══ EXERCISE INPUTS
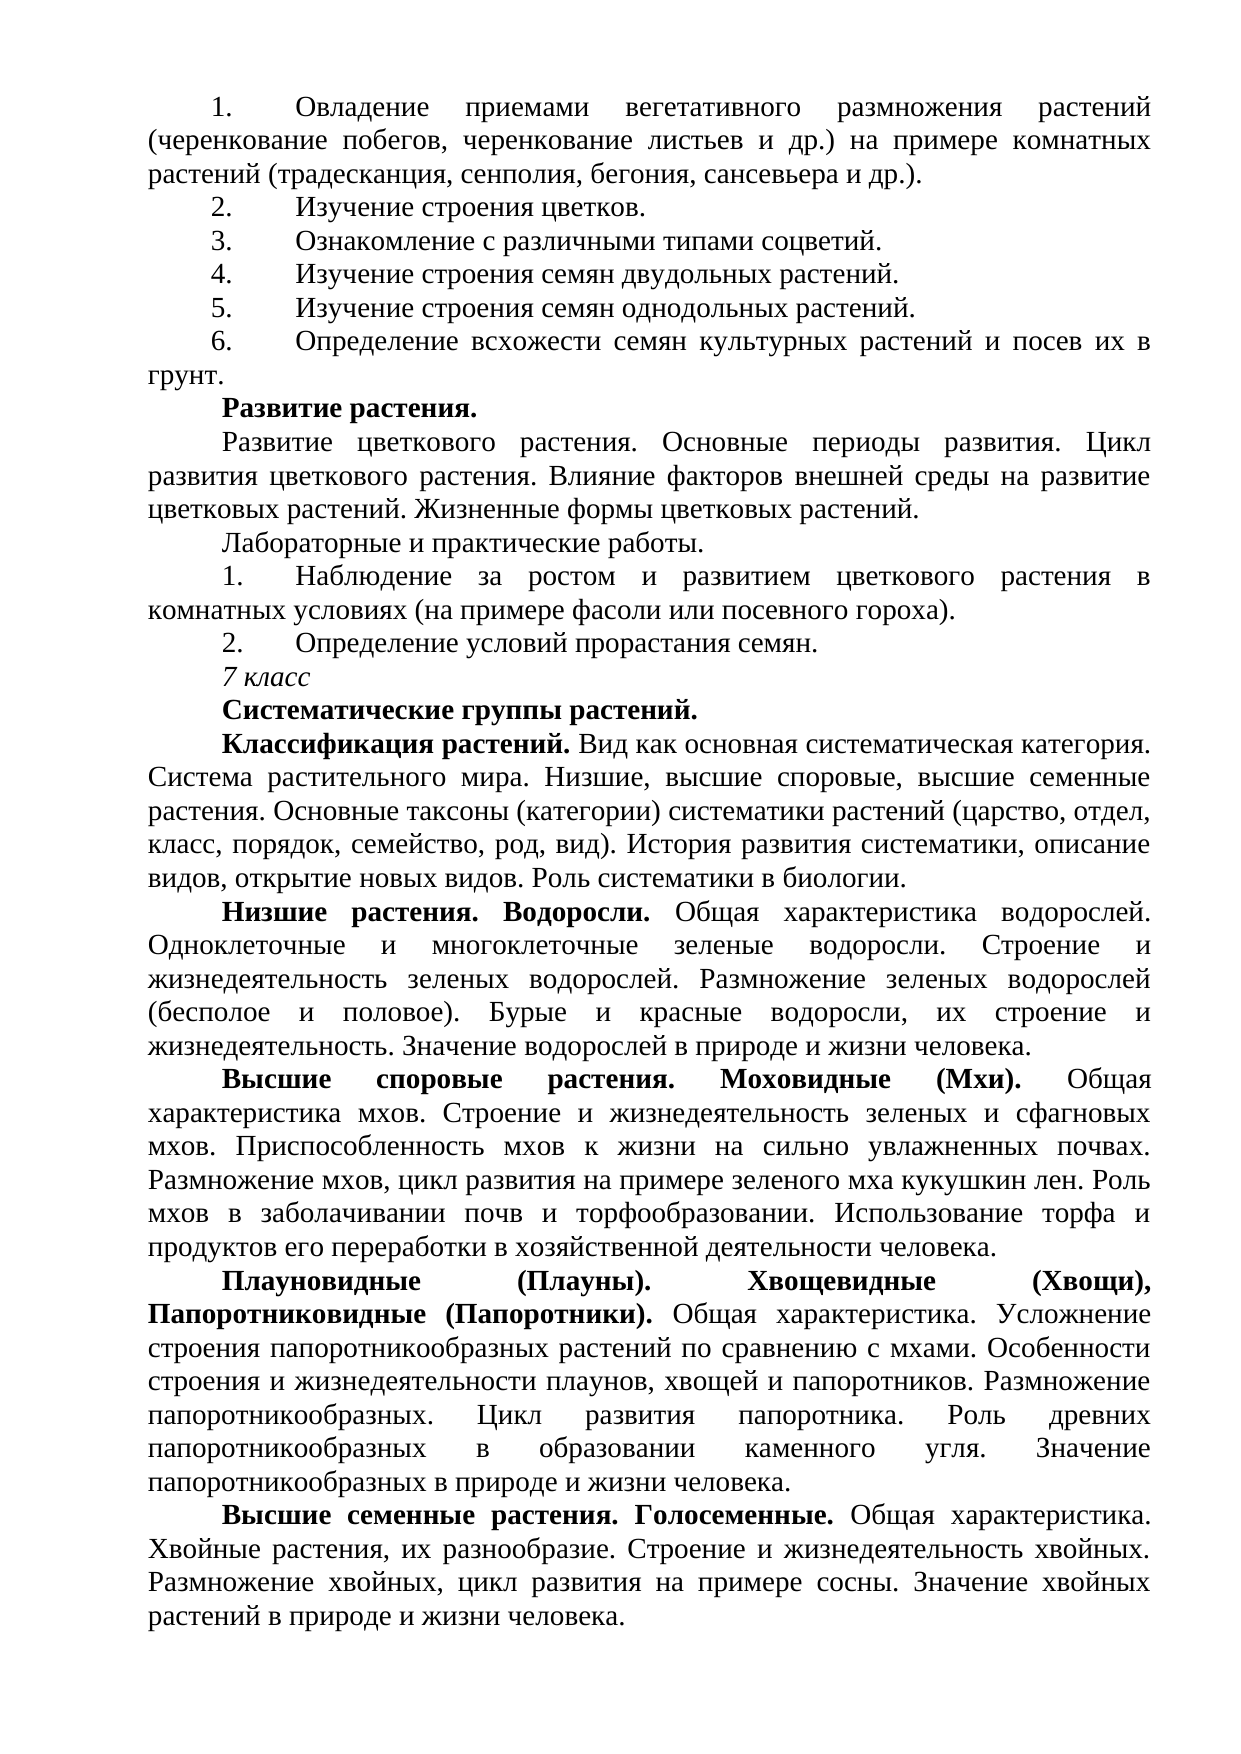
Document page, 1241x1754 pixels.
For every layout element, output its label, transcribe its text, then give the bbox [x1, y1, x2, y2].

text Развитие растения. [148, 391, 1152, 424]
text Лабораторные и практические работы. [148, 525, 1152, 558]
list Определение всхожести семян культурных растений и посев их в грунт. [148, 323, 1152, 391]
list Определение условий прорастания семян. [148, 625, 1152, 659]
text Классификация растений. Вид как основная систематическая категория. Система растительного мира. Низшие, высшие споровые, высшие семенные растения. Основные таксоны (категории) систематики растений (царство, отдел, класс, порядок, семейство, род, вид). История развития систематики, описание видов, открытие новых видов. Роль систематики в биологии. [148, 726, 1152, 894]
list Изучение строения цветков. [148, 189, 1152, 223]
text Развитие цветкового растения. Основные периоды развития. Цикл развития цветкового растения. Влияние факторов внешней среды на развитие цветковых растений. Жизненные формы цветковых растений. [148, 424, 1152, 525]
list Овладение приемами вегетативного размножения растений (черенкование побегов, черенкование листьев и др.) на примере комнатных растений (традесканция, сенполия, бегония, сансевьера и др.). [148, 89, 1152, 189]
list Ознакомление с различными типами соцветий. [148, 223, 1152, 256]
text Плауновидные (Плауны). Хвощевидные (Хвощи), Папоротниковидные (Папоротники). Общая характеристика. Усложнение строения папоротникообразных растений по сравнению с мхами. Особенности строения и жизнедеятельности плаунов, хвощей и папоротников. Размножение папоротникообразных. Цикл развития папоротника. Роль древних папоротникообразных в образовании каменного угля. Значение папоротникообразных в природе и жизни человека. [148, 1263, 1152, 1497]
list Изучение строения семян однодольных растений. [148, 290, 1152, 323]
text Высшие семенные растения. Голосеменные. Общая характеристика. Хвойные растения, их разнообразие. Строение и жизнедеятельность хвойных. Размножение хвойных, цикл развития на примере сосны. Значение хвойных растений в природе и жизни человека. [148, 1497, 1152, 1632]
text 7 класс [148, 659, 1152, 692]
list Изучение строения семян двудольных растений. [148, 256, 1152, 290]
text Низшие растения. Водоросли. Общая характеристика водорослей. Одноклеточные и многоклеточные зеленые водоросли. Строение и жизнедеятельность зеленых водорослей. Размножение зеленых водорослей (бесполое и половое). Бурые и красные водоросли, их строение и жизнедеятельность. Значение водорослей в природе и жизни человека. [148, 894, 1152, 1061]
text Высшие споровые растения. Моховидные (Мхи). Общая характеристика мхов. Строение и жизнедеятельность зеленых и сфагновых мхов. Приспособленность мхов к жизни на сильно увлажненных почвах. Размножение мхов, цикл развития на примере зеленого мха кукушкин лен. Роль мхов в заболачивании почв и торфообразовании. Использование торфа и продуктов его переработки в хозяйственной деятельности человека. [148, 1061, 1152, 1263]
list Наблюдение за ростом и развитием цветкового растения в комнатных условиях (на примере фасоли или посевного гороха). [148, 558, 1152, 625]
text Систематические группы растений. [148, 692, 1152, 726]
════
_DIRECTIONS_
Apply a filter for "Значение" to the data above, then copy each line that matches.

_EXERCISE SOLUTION_
text Плауновидные (Плауны). Хвощевидные (Хвощи), Папоротниковидные (Папоротники). Общая характеристика. Усложнение строения папоротникообразных растений по сравнению с мхами. Особенности строения и жизнедеятельности плаунов, хвощей и папоротников. Размножение папоротникообразных. Цикл развития папоротника. Роль древних папоротникообразных в образовании каменного угля. Значение папоротникообразных в природе и жизни человека. [148, 1263, 1152, 1497]
text Высшие семенные растения. Голосеменные. Общая характеристика. Хвойные растения, их разнообразие. Строение и жизнедеятельность хвойных. Размножение хвойных, цикл развития на примере сосны. Значение хвойных растений в природе и жизни человека. [148, 1497, 1152, 1632]
text Низшие растения. Водоросли. Общая характеристика водорослей. Одноклеточные и многоклеточные зеленые водоросли. Строение и жизнедеятельность зеленых водорослей. Размножение зеленых водорослей (бесполое и половое). Бурые и красные водоросли, их строение и жизнедеятельность. Значение водорослей в природе и жизни человека. [148, 894, 1152, 1061]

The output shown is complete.